Le Comité de la sécurité maritime de l'OMI, qui s’est tenu du 4 au 11 novembre, a approuvé une procédure visant à dresser la liste de tous les ports où les changements d'équipage sont possibles. Une petite avancée qui offrira plus de visibilité et de transparence sur les infrastructures et protocoles réellement mis en œuvre par les États du pavillon.
La 102e session du Comité de la sécurité maritime (MSC 102) de l’OMI a approuvé quelques mesures censées faire avancer l’imbroglio des changements d'équipage dont les entraves sont lourdes de conséquences pour la sécurité maritime. Parmi les résultats de la réunion virtuelle qui s’est tenue a semaine dernière, les délégués du Comité se sont mis d’accord sur l’établissement d’une base de données mondiale des ports dits « ouverts ». Elle obligera ainsi les États membres à déclarer auprès de l’OMI l’ensemble des mesures prises pour organiser les mouvements d’équipage en toute sécurité et pour les marins et pour les populations locales : structures d’hébergement, couloirs de transit sécurités, protocoles en cas d’urgence sanitaire, lignes aériennes ouvertes, etc…
À l'heure actuelle, toutes les données fiables sur ces protocoles sont assez limitées, de sorte que les compagnies maritimes sont obligées d'utiliser le tracker Inchcape pour identifier les ports ouverts lors du rapatriement de leurs membres d'équipage. Ce service dispose de données sur une petite trentaine de pays.
La liste de l’OMI devrait être disponible d’ici la fin de l’année. Les informations seront actualisées et disponibles sur un nouveau module du Système mondial intégré d'information sur les transports maritimes de l'OMI. Il est ailleurs question d’un « logo universel » (sans texte) qui identifiera les marins. Ils auraient ainsi accès aux ressources et aux processus dédiés, à bord des navires, dans les ports et en transit à destination/en provenance des navires.
Casse-tête onéreux
C’est une avancée pour les marins entravés dans l’exercice de leurs missions par les mesures réglementaires prises par les États de par le monde pour éviter la propagation du virus : fermeture des frontières, restriction des déplacements, réduction du trafic aérien…Les gens de mer se retrouvent aujourd’hui soit dans l’impossibilité de débarquer après une mission qui a déjà largement débordé du temps de travail légal, soit moins de 12 mois (certains sont en mer depuis plus de 18 mois), soit d’embarquer, avec les conséquences sociales que cela suppose (les marins philippins sans rémunérations).
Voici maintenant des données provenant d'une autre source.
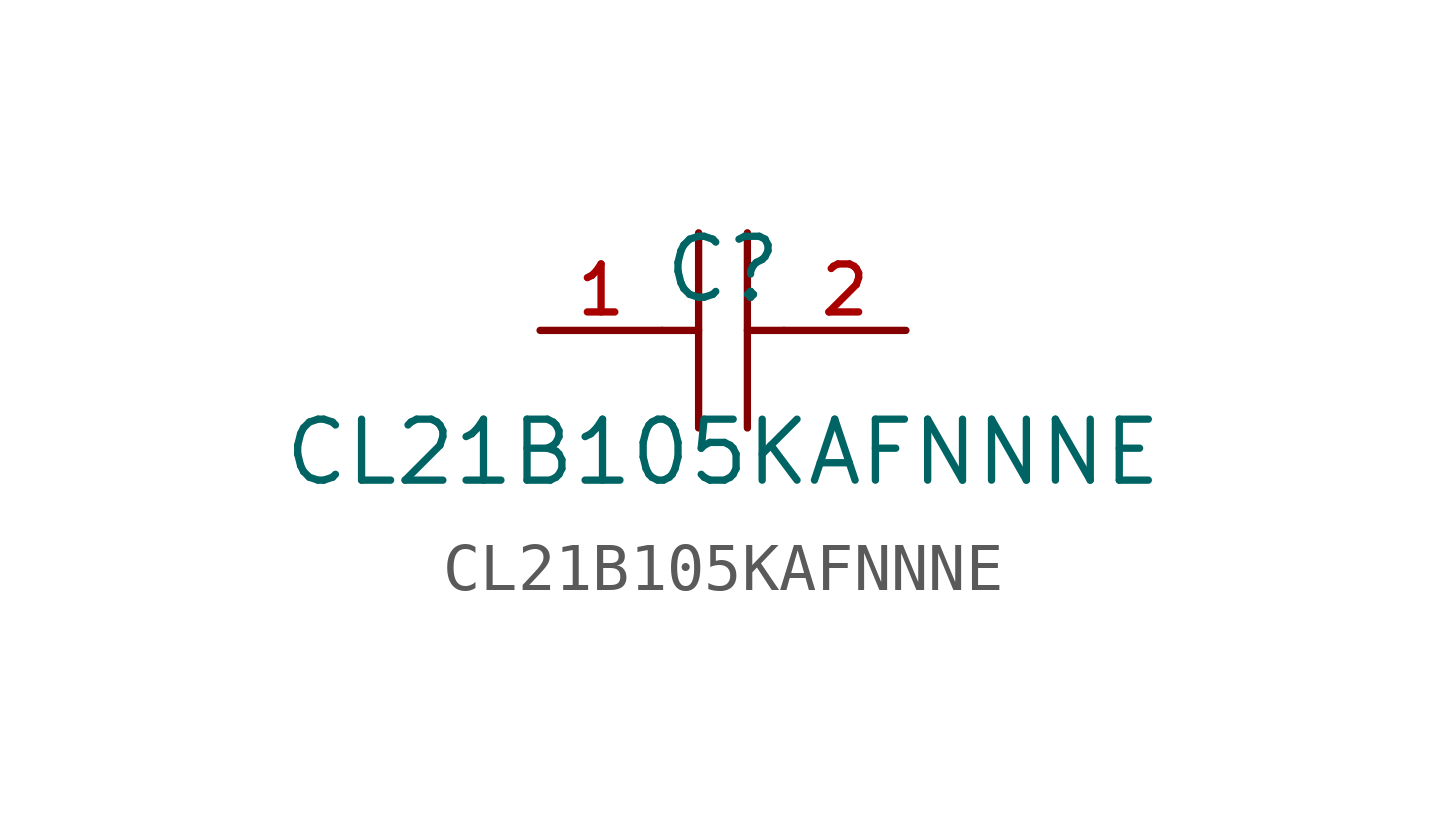
<source format=kicad_sym>
(kicad_symbol_lib
  (version 20210201)
  (generator TousstNicolas/JLC2KiCad_lib)
  (symbol "CL21B105KAFNNNE"
    (pin_names hide)
    (property "Reference" "C"
      (at 0 1.27 0)
      (effects (font (size 1.27 1.27))))
    (property "Value" "CL21B105KAFNNNE"
      (at 0 -2.54 0)
      (effects (font (size 1.27 1.27))))
    (symbol "CL21B105KAFNNNE_0_1"
      (polyline (pts (xy -0.508 2.032) (xy -0.508 -2.032)) (stroke (width 0) (type default) (color 0 0 0 0)) (fill (type none)))
      (polyline (pts (xy 0.508 2.032) (xy 0.508 -2.032)) (stroke (width 0) (type default) (color 0 0 0 0)) (fill (type none)))
      (pin input line (at -3.81 -0.0 0) (length 2.54) (name "1" (effects (font (size 1 1)))) (number "1" (effects (font (size 1 1)))))
      (pin input line (at 3.81 -0.0 180) (length 2.54) (name "2" (effects (font (size 1 1)))) (number "2" (effects (font (size 1 1)))))
      (polyline (pts (xy -1.27 -0.0) (xy -0.508 -0.0)) (stroke (width 0) (type default) (color 0 0 0 0)) (fill (type none)))
      (polyline (pts (xy 0.508 -0.0) (xy 1.27 -0.0)) (stroke (width 0) (type default) (color 0 0 0 0)) (fill (type none))))))
</source>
La problématique est devenue un véritable casse-tête de gestion qui mobilise la plupart des grandes organisations internationales d’armateurs de tous les segments. Au-delà, le problème relève d’une situation quasiment humanitaire (pression psychologique, mutinerie, tentatives de suicides) aux conséquences multiples en termes économiques pour les compagnies (hébergement, restauration des marins en transit ayant à respecter des quatorzaines…) et techniques (défaillances, maintenance, etc.).
D’autant que certains États du pavillon, dans cette seconde vague, exigent désormais des visas administratifs en sus du visa sanitaire.
Aberrations
Annick Girardin, lors de son passage le 13 novembre au guichet unique du Rif à Marseille, où une cellule de crise dédiée a été installée pour gérer la problématique des marins français, expliquait par exemple que les mégamax de CMA CGM qui sortent des cales des chantiers chinois pouvaient potentiellement être livrés sans équipage. Pékin a édicté des règles qui ne permettent pas aux officiers français et aux marins philippins d’entrer sur le territoire chinois.
Lors de la Journée mondiale de la mer le 24 septembre, la France avait proposé un amendement à la convention du travail maritime (CTM) auprès de l’Organisation internationale du travail (OIT) qui obligerait les États du pavillon à déclarer auprès du Bureau international du travail tout dépassement du temps d’embarquement maximum légal. Hors cas de force majeure qui seraient, selon Annick Girardin, porte-voix du gouvernement français, limités « à l’absence de vols commerciaux et à la fermeture des frontières ». Cette mesure pourrait être discutée en avril 2021 à Genève dans le cadre de la conférence tripartite de l’OIT.